Experts say enforcement tool needed, despite claims that it fuels corruption
China's top family planning authority will continue charging social maintenance fees for family planning policy violations, although some experts say the 12-year-old fee is outdated and should be abolished.
The message was delivered at a symposium on Tuesday organized by the National Health and Family Planning Commission.
The response addressed repeated public calls to abolish the fees, which have been blamed for fueling corruption.
"As long as China has the family planning policy, the social maintenance fees will be in place, as they serve to bolster policy implementation," said Song Jian, deputy director of the School of Sociology and Population Studies at Renmin University of China.
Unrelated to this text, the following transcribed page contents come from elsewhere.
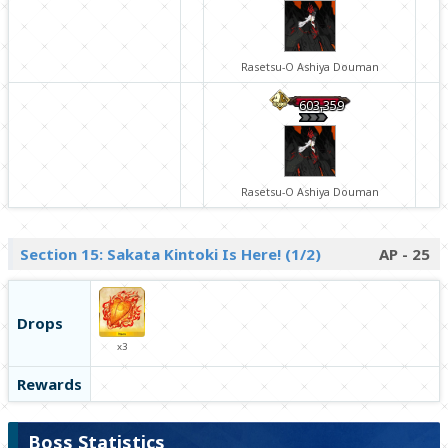
Rasetsu-O Ashiya Douman
603,359
Rasetsu-O Ashiya Douman
Section 15: Sakata Kintoki Is Here! (1/2)
AP - 25
Drops
x3
Rewards
Boss Statistics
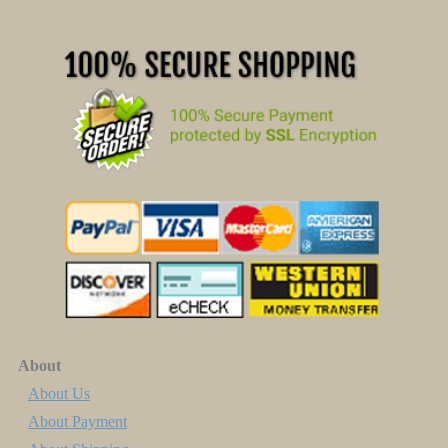
About
About Us
About Payment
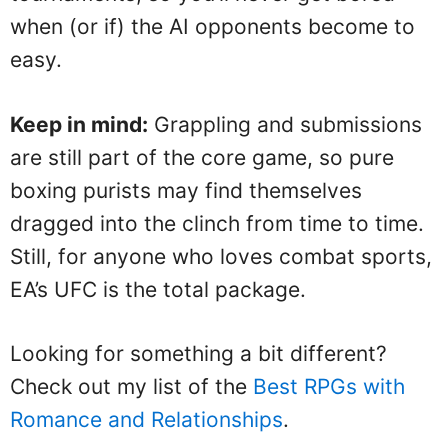
when (or if) the AI opponents become to
easy.
Keep in mind:
Grappling and submissions
are still part of the core game, so pure
boxing purists may find themselves
dragged into the clinch from time to time.
Still, for anyone who loves combat sports,
EA’s UFC is the total package.
Looking for something a bit different?
Check out my list of the
Best RPGs with
Romance and Relationships
.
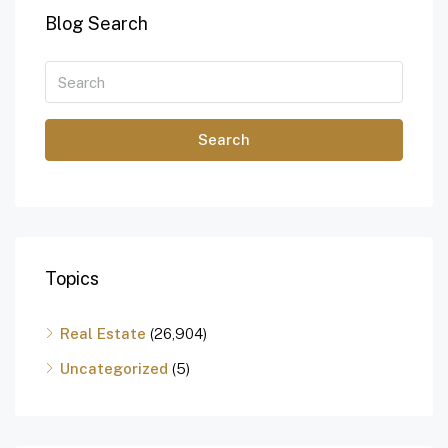
Blog Search
Search
Topics
Real Estate
(26,904)
Uncategorized
(5)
China's top decision-makers announced at the end of 2013 the latest loosening of the family planning policy, allowing couples with only one spouse who is an only child to have a second child, but they stressed the country will keep the family planning policy, citing the long-term burden from the nation's population size on socioeconomic development.
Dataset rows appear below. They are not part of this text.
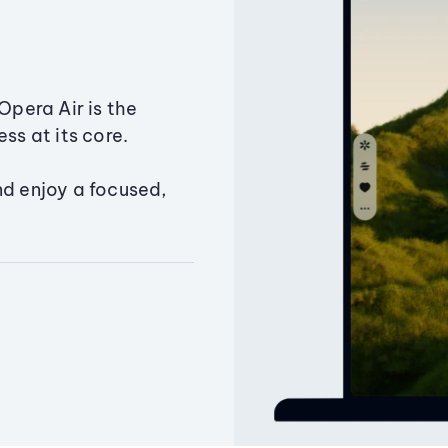
Opera Air is the
ss at its core.
nd enjoy a focused,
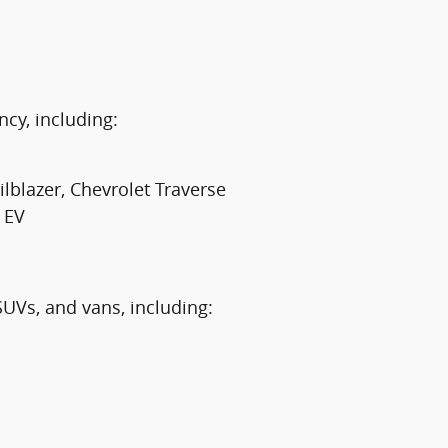
ncy, including:
lblazer, Chevrolet Traverse
 EV
SUVs, and vans, including:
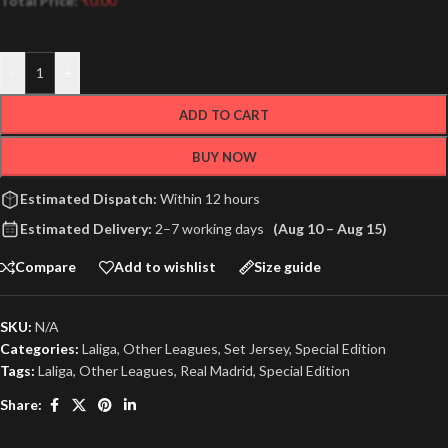
Total Price:
₹
0.00
-
+
ADD TO CART
BUY NOW
Estimated Dispatch:
Within 12 hours
Estimated Delivery:
2–7 working days
(Aug 10 – Aug 15)
Compare
Add to wishlist
Size guide
SKU:
N/A
Categories:
Laliga
,
Other Leagues
,
Set Jersey
,
Special Edition
Tags:
Laliga
,
Other Leagues
,
Real Madrid
,
Special Edition
Share:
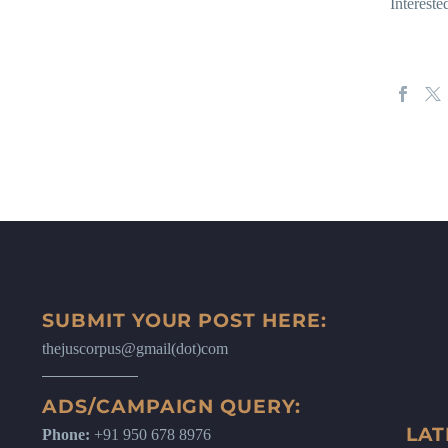
Intereste
SUBMIT YOUR POST HERE:
thejuscorpus@gmail(dot)com
ADS/CAMPAIGN QUERY:
LAT
Phone:
+91 950 678 8976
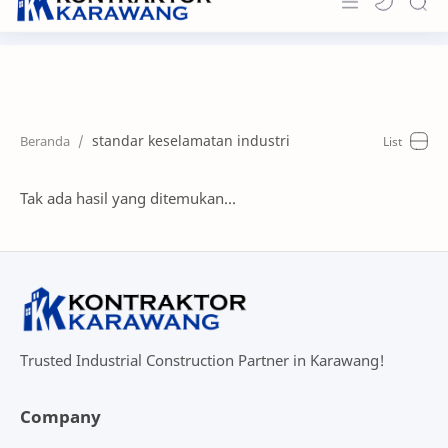
Home
About
standar keselamatan industri
Portfolio
News & Info
Tak ada hasil yang ditemukan...
Contact
Trusted Industrial Construction Partner in Karawang!
Company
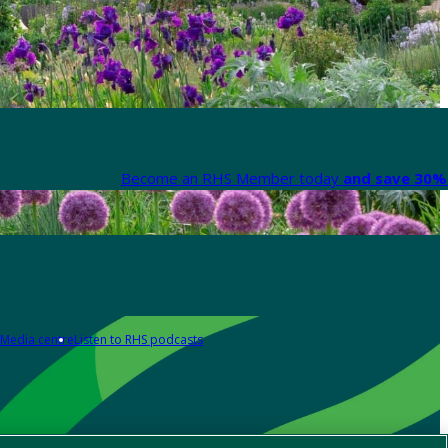
Become an RHS Member today
and save 30% 
Media centre
Listen to RHS podcasts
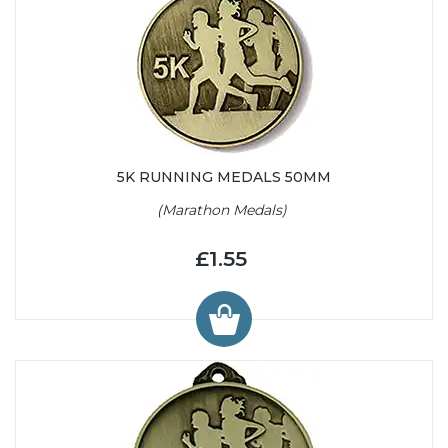
5K RUNNING MEDALS 50MM
(Marathon Medals)
£1.55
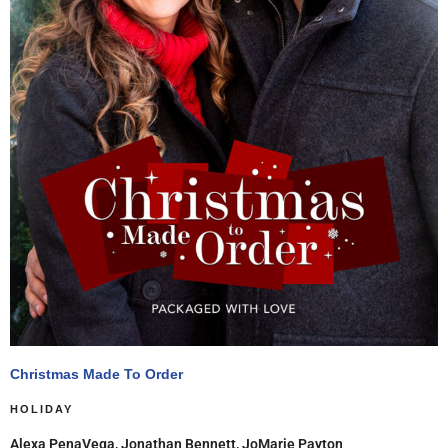
Christmas Made To Order
HOLIDAY
Alexa PenaVega, Jonathan Bennett, JoMarie Payton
In other words, "Couples still cannot decide the family size fully on their own," Yuan Xin, a professor of demographics at Nankai University's Institute of Population and Development.
In that context, "the fees that punish violations won't be abolished," he said.
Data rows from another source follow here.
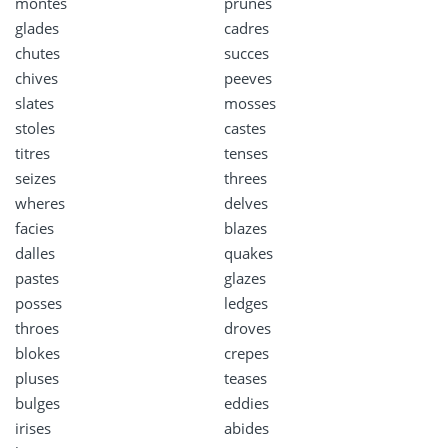
montes
prunes
glades
cadres
chutes
succes
chives
peeves
slates
mosses
stoles
castes
titres
tenses
seizes
threes
wheres
delves
facies
blazes
dalles
quakes
pastes
glazes
posses
ledges
throes
droves
blokes
crepes
pluses
teases
bulges
eddies
irises
abides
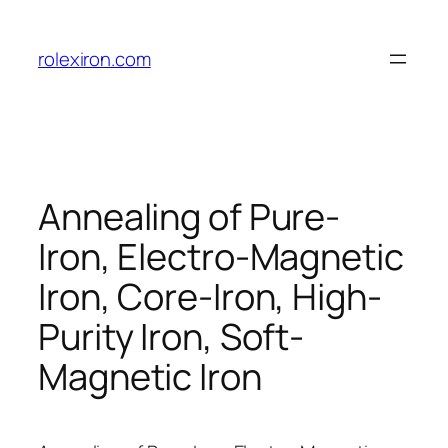
Skip
to
rolexiron.com
content
Annealing of Pure-
Iron, Electro-Magnetic
Iron, Core-Iron, High-
Purity Iron, Soft-
Magnetic Iron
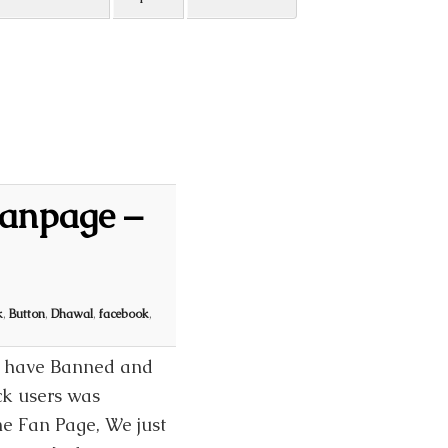
Fanpage –
k
,
Button
,
Dhawal
,
facebook
,
ey have Banned and
ck users was
he Fan Page, We just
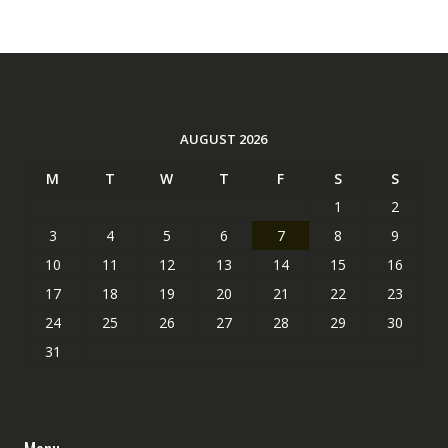
AUGUST 2026
M
T
W
T
F
S
S
1
2
3
4
5
6
7
8
9
10
11
12
13
14
15
16
17
18
19
20
21
22
23
24
25
26
27
28
29
30
31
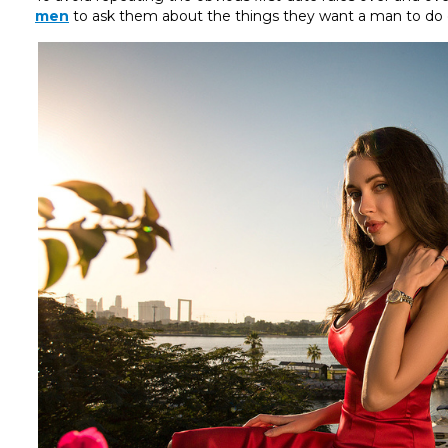
men
to ask them about the things they want a man to do d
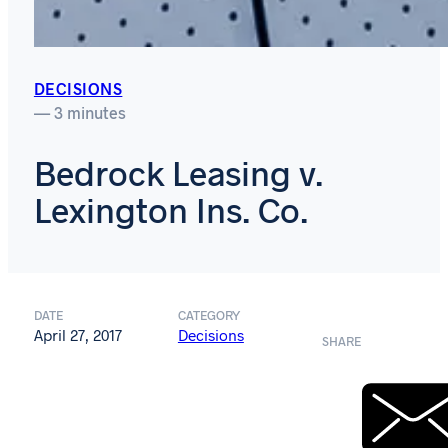
DECISIONS
— 3 minutes
Bedrock Leasing v.
Lexington Ins. Co.
DATE
CATEGORY
April 27, 2017
Decisions
SHARE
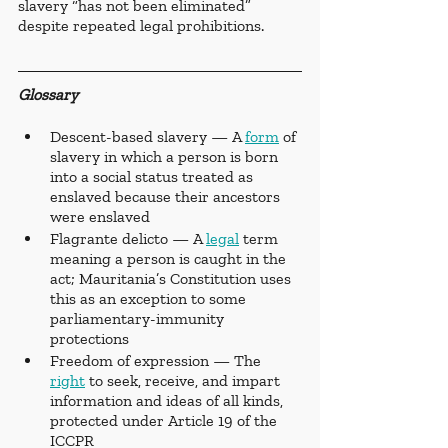
slavery “has not been eliminated” 
despite repeated legal prohibitions.
Glossary 
Descent-based slavery — A 
form
 of 
slavery in which a person is born 
into a social status treated as 
enslaved because their ancestors 
were enslaved
Flagrante delicto — A 
legal
 term 
meaning a person is caught in the 
act; Mauritania’s Constitution uses 
this as an exception to some 
parliamentary-immunity 
protections
Freedom of expression — The 
right
 to seek, receive, and impart 
information and ideas of all kinds, 
protected under Article 19 of the 
ICCPR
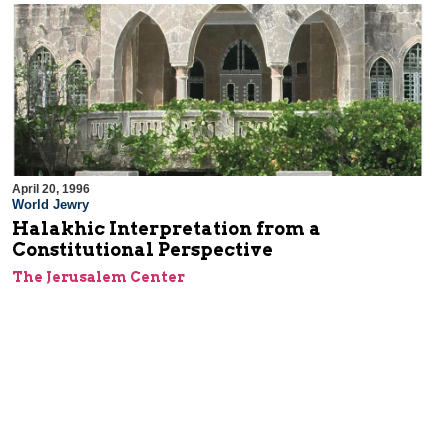
April 20, 1996
World Jewry
Halakhic Interpretation from a
Constitutional Perspective
The Jerusalem Center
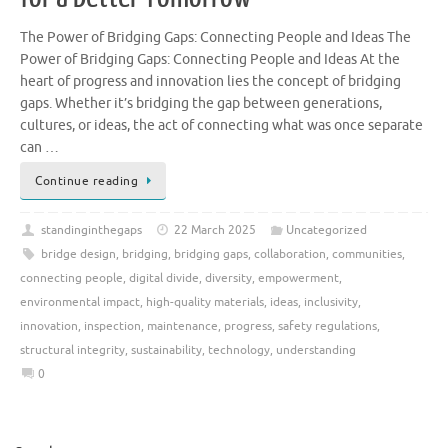
The Power of Bridging Gaps: Connecting People and Ideas The
Power of Bridging Gaps: Connecting People and Ideas At the
heart of progress and innovation lies the concept of bridging
gaps. Whether it’s bridging the gap between generations,
cultures, or ideas, the act of connecting what was once separate
can …
Continue reading
standinginthegaps
22 March 2025
Uncategorized
bridge design
,
bridging
,
bridging gaps
,
collaboration
,
communities
,
connecting people
,
digital divide
,
diversity
,
empowerment
,
environmental impact
,
high-quality materials
,
ideas
,
inclusivity
,
innovation
,
inspection
,
maintenance
,
progress
,
safety regulations
,
structural integrity
,
sustainability
,
technology
,
understanding
0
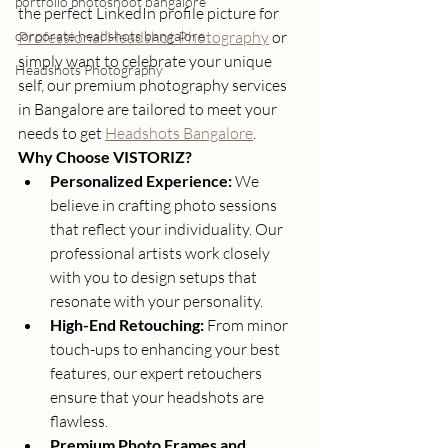
portfolio photoshoot bangalore
the perfect LinkedIn profile picture for 
corporate headshots bangalore
Professional Headshot Photography
 or 
simply want to celebrate your unique 
Headshots Photography
self, our premium photography services 
in Bangalore are tailored to meet your 
needs to get 
Headshots Bangalore
.
Why Choose VISTORIZ?
Personalized Experience:
 We 
believe in crafting photo sessions 
that reflect your individuality. Our 
professional artists work closely 
with you to design setups that 
resonate with your personality.
High-End Retouching:
 From minor 
touch-ups to enhancing your best 
features, our expert retouchers 
ensure that your headshots are 
flawless.
Premium Photo Frames and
The commission's spokeswoman, Song Shuli, said no timetable has been established for an overall two-child policy as "that requires further investigation and assessment, given the huge effect from any change to population policies."
Song said fine-tuning the birth rules takes a long time because of the fluid demographic and national situations, and urged patience and tolerance.
Also, the tradition of preferring a boy still exists in some regions of China and the fines could deter violations, Song Jian added.
The social maintenance fee was introduced in 2002 under a regulation issued by the top family planning authority.
That amounts to more than 20 billion yuan ($3.25 billion) annually, expert estimates showed.
The regulation stipulates the fees collected nationwide go into State coffers first and also are used to finance public services and social courses of all kinds at local levels.
Commission spokesman Yao Hongwen said the fees had never been earmarked for the use of family planning work, and thus were never given to family planning administrations.
However, in practice, irregularities did exist, such as a lack of transparency and regional gap in fee standards, he acknowledged.
Because of that, the commission revised the regulation on social maintenance fees, and the draft was sent in late November to the State Council for final approval and promulgation.
The draft states that the annual amount of social maintenance fees should be made public.
In addition, the draft sets a ceiling on fines and social maintenance for couples violating the rules, suggesting penalties should be less than three times the local average annual disposable personal income, to unify standards in different provinces.
Previously, a high-profile case that attracted public attention and triggered a heated debate involved renowned Chinese film director Zhang Yimou.
Zhang was ordered to pay 7.48 million yuan after acknowledging that he and his wife, Chen Ting, had three children before their marriage. He later apologized.